WIRED: Why is office work so weird right now? Assuming you agree that it is, in fact, weird.

simon stolzoff: Yes. I remember working as a summer camp counselor growing up and during our training, the camp director would always say, “The biggest fear of kids is that no one is in control.” And I think that’s happening to office workers right now, without a clear mandate or a clear vision of what the future of the workplace looks like. It feels like everything is in flux. Managers are grappling with their own uncertainty around reassessing the role of work in their lives while also trying to lead and speak with confidence about a future no one can predict.

Just yesterday someone said to me, “I’m a manager and my employees come to me and are open about the fact that they’re updating their LinkedIn profiles and resumes.” She has been telling them that she is doing the same. Increased uncertainty has led to much more open communication about the fact that even jobs that felt stable aren’t necessarily stable. But this also speaks to the fact that no one really knows what the future of work holds and people are just making it up as they go along.

It sounds like a continuation of the pandemic, in the sense that all of this has led to some people being more vulnerable and transparent in the workplace.

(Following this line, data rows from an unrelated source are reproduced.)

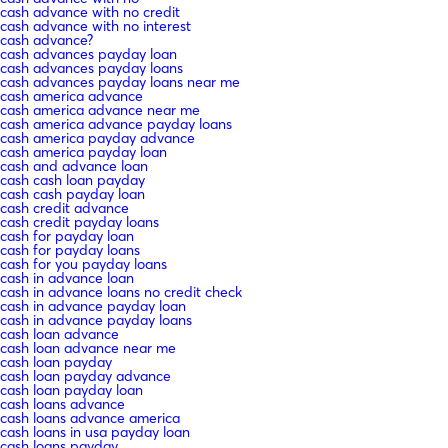
cash advance with no credit
cash advance with no interest
cash advance?
cash advances payday loan
cash advances payday loans
cash advances payday loans near me
cash america advance
cash america advance near me
cash america advance payday loans
cash america payday advance
cash america payday loan
cash and advance loan
cash cash loan payday
cash cash payday loan
cash credit advance
cash credit payday loans
cash for payday loan
cash for payday loans
cash for you payday loans
cash in advance loan
cash in advance loans no credit check
cash in advance payday loan
cash in advance payday loans
cash loan advance
cash loan advance near me
cash loan payday
cash loan payday advance
cash loan payday loan
cash loans advance
cash loans advance america
cash loans in usa payday loan
cash loans payday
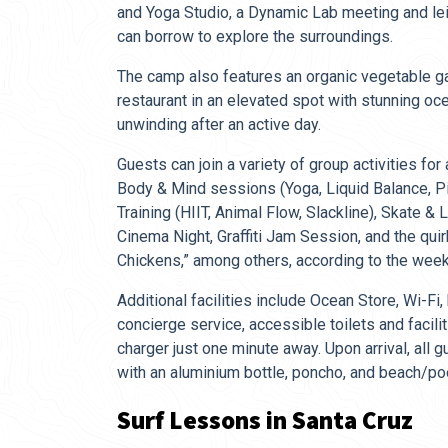
and Yoga Studio, a Dynamic Lab meeting and le
can borrow to explore the surroundings.
The camp also features an organic vegetable ga
restaurant in an elevated spot with stunning oc
unwinding after an active day.
Guests can join a variety of group activities for 
Body & Mind sessions (Yoga, Liquid Balance, Pil
Training (HIIT, Animal Flow, Slackline), Skate &
Cinema Night, Graffiti Jam Session, and the qui
Chickens,” among others, according to the weekl
Additional facilities include Ocean Store, Wi-Fi,
concierge service, accessible toilets and facilit
charger just one minute away. Upon arrival, all
with an aluminium bottle, poncho, and beach/po
Surf Lessons in Santa Cruz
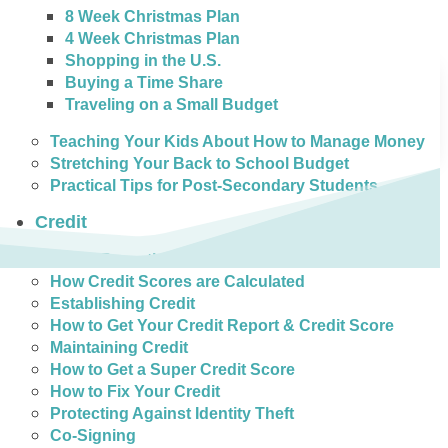
8 Week Christmas Plan
4 Week Christmas Plan
Shopping in the U.S.
Buying a Time Share
Traveling on a Small Budget
Teaching Your Kids About How to Manage Money
Stretching Your Back to School Budget
Practical Tips for Post-Secondary Students
Credit
Credit Reporting in Canada
How Credit Scores are Calculated
Establishing Credit
How to Get Your Credit Report & Credit Score
Maintaining Credit
How to Get a Super Credit Score
How to Fix Your Credit
Protecting Against Identity Theft
Co-Signing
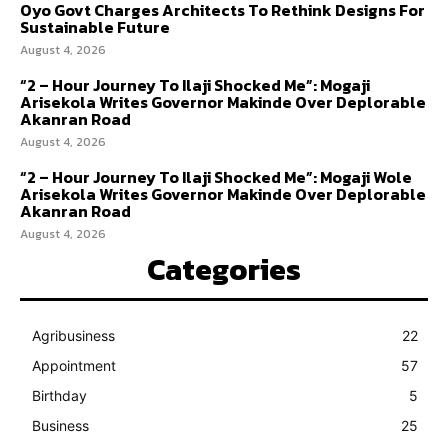
Oyo Govt Charges Architects To Rethink Designs For
Sustainable Future
August 4, 2026
“2 – Hour Journey To Ilaji Shocked Me”: Mogaji
Arisekola Writes Governor Makinde Over Deplorable
Akanran Road
August 4, 2026
“2 – Hour Journey To Ilaji Shocked Me”: Mogaji Wole
Arisekola Writes Governor Makinde Over Deplorable
Akanran Road
August 4, 2026
Categories
Agribusiness
22
Appointment
57
Birthday
5
Business
25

It’s a combination of the pandemic and the economic climate. A YouTube employee told me how Alphabet is getting workers into the office three days a week. And he said that on the one hand, he thinks it’s bullshit and that the company is just trying to justify the capital expenditures that they’ve made on the offices. But he also admitted that it makes sense because morale is low and employee culture is non-existent and going back to the office is really one of the best ways managers have found to facilitate a more collectivist identity.